The problem here is that you're cherrypicking data, and also making assumptions on certain relationships where the jury is still out.
Placozoa appear to be basal to the eumetazoa and there are competing theories on their ancestry. Some suggest that they likely diverged before cnidaria and myxozoa, others, like yourself, suggest that they are eumetazoans which have undergone secondary losses of features. There is ultimately a lack of compelling evidence in either direction in that case.
Creatures similar to flatworms may be the common ancestors of molluscs and arthropods, which would render your flatworm arguments null. Are you basing your division of platyhelminthes into two groups on
Wallberg et al. (2007)? You may need to rethink where you've placed those groups, as this article suggests that they are indeed basal.

■ Things to do:
• a. For the post on animal phylogeny, decide whether each statement below agrees with it, answering yes or no and quoting the deciding words of the post: (i) Placozoa appear to be basal to the eumetazoa. (ii) There is compelling evidence that placozoans diverged before cnidaria and myxozoa. (iii) The post states that flatworm-like creatures are definitely the common ancestors of molluscs and arthropods.
• b. Retype the part of the post on animal phylogeny that opens with the words containing "The problem here" and closes with "are indeed basal.".
• c. Continue the post on animal phylogeny, picking up after its last sentence.
The rows have no connection to the post on animal phylogeny.

Stored data entries:
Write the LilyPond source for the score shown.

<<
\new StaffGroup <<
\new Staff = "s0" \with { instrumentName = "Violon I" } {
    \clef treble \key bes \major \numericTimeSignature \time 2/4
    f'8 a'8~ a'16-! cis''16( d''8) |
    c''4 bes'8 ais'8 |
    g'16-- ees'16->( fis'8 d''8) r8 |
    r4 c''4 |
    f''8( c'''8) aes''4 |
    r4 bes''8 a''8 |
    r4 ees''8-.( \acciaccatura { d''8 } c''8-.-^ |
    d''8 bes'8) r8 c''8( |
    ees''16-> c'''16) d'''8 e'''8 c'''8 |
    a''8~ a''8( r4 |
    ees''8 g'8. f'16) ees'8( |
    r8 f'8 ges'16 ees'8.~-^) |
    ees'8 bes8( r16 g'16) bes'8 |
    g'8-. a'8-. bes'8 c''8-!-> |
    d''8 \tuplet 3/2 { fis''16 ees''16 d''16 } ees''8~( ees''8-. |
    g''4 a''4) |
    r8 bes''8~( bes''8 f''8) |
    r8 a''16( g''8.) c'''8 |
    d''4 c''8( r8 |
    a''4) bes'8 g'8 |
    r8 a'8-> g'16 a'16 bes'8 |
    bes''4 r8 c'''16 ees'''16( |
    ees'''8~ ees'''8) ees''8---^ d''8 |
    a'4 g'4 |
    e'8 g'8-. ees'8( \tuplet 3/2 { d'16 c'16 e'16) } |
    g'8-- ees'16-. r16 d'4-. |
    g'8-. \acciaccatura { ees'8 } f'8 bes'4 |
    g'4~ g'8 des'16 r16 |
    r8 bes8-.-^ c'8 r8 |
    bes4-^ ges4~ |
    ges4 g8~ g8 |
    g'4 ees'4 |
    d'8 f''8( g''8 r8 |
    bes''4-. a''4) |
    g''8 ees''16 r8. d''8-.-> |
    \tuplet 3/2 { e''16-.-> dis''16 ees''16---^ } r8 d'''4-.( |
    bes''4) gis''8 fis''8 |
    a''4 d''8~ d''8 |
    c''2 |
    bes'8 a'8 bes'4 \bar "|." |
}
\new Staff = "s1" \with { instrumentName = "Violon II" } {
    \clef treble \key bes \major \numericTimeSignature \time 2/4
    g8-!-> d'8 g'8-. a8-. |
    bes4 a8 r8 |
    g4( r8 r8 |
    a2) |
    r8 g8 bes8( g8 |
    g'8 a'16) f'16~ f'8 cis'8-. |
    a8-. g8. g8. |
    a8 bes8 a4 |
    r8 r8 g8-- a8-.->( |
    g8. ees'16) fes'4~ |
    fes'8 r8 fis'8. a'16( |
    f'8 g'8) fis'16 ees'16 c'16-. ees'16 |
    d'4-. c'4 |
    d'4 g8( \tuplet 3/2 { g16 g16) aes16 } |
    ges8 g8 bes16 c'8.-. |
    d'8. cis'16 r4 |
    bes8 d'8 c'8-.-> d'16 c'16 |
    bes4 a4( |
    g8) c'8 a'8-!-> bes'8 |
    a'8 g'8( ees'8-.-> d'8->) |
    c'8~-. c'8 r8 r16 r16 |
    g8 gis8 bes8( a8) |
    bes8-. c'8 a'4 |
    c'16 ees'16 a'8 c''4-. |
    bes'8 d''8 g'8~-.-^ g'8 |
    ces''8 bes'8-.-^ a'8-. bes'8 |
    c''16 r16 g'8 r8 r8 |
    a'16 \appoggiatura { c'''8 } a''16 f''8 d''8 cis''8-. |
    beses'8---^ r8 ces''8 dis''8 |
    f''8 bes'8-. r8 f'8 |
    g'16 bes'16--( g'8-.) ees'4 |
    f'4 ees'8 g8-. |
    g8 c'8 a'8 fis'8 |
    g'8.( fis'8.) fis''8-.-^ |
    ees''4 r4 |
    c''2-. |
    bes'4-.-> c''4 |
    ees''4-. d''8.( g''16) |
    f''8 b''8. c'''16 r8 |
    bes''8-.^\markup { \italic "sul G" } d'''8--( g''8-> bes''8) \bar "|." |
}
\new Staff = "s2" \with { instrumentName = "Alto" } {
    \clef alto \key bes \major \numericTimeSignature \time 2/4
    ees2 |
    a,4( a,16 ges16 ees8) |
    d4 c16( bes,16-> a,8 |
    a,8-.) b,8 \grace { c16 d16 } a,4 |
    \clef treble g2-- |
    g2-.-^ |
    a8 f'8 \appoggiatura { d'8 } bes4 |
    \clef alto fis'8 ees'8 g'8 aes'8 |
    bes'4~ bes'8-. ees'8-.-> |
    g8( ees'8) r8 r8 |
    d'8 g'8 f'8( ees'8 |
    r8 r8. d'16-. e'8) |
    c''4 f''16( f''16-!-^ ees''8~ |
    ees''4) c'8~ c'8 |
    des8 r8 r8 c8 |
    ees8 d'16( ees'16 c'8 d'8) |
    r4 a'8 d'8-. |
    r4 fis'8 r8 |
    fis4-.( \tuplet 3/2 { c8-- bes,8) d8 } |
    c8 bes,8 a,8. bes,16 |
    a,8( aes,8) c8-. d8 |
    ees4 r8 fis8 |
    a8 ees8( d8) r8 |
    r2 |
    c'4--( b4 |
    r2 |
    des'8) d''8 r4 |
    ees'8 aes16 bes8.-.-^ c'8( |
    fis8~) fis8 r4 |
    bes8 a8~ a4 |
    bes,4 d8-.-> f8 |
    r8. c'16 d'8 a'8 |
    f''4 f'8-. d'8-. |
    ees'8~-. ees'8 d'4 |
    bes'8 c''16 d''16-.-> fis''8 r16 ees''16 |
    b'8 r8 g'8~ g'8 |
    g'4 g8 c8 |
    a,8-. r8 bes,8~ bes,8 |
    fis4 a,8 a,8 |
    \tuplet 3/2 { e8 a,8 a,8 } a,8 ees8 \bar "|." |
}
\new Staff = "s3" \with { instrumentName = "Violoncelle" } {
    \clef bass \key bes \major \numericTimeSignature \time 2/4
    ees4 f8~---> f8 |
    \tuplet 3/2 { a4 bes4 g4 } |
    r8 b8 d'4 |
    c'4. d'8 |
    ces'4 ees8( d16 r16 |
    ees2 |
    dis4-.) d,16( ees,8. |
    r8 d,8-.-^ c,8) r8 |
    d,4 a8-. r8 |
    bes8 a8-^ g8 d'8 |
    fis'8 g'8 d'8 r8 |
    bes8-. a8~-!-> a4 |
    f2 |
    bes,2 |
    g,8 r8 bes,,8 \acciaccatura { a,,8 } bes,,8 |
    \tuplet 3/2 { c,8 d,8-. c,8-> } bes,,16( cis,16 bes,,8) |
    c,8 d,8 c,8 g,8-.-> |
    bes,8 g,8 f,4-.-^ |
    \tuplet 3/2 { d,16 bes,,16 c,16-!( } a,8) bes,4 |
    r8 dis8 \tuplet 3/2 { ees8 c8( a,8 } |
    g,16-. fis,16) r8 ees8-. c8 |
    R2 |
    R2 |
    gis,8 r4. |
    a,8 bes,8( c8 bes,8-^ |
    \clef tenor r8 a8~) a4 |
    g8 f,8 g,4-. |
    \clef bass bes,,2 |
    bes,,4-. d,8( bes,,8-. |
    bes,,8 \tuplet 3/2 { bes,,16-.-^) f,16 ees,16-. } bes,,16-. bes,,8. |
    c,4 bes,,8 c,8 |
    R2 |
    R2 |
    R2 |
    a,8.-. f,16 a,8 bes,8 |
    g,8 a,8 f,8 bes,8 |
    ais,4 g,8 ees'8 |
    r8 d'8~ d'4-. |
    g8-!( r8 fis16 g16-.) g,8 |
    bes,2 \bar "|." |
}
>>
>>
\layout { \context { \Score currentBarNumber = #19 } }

■ Expected results:
• a.
(i) Yes: "Placozoa appear to be basal to the eumetazoa"
(ii) No: "There is ultimately a lack of compelling evidence in either direction in that case."
(iii) No: "Creatures similar to flatworms may be the common ancestors of molluscs and arthropods"

• b.
The problem here is that you're cherrypicking data, and also making assumptions on certain relationships where the jury is still out.
Placozoa appear to be basal to the eumetazoa and there are competing theories on their ancestry. Some suggest that they likely diverged before cnidaria and myxozoa, others, like yourself, suggest that they are eumetazoans which have undergone secondary losses of features. There is ultimately a lack of compelling evidence in either direction in that case.
Creatures similar to flatworms may be the common ancestors of molluscs and arthropods, which would render your flatworm arguments null. Are you basing your division of platyhelminthes into two groups on
Wallberg et al. (2007)? You may need to rethink where you've placed those groups, as this article suggests that they are indeed basal.

• c.
You've not provided any argument that tunicates are anything other than descendants of early chordates. Their fossil record dates back to the Cambrian, so the possibility that they have a more recent origin with significantly more complex chordate ancestors is exceedingly slim.
My statements on myxozoa and echinodermata stand- myxozoa has undergone drastic simplification due to becoming an obligate parasite, and echinoderms are not obviously simpler than their bilateran ancestors.
Ultimately, these points are unimportant, however. You aren't convincingly supporting your hypothesis that all simple animals today are non-basal. You're just using examples of animals that have more physiologically complex relativess, and many of your cases lack evidence to support them.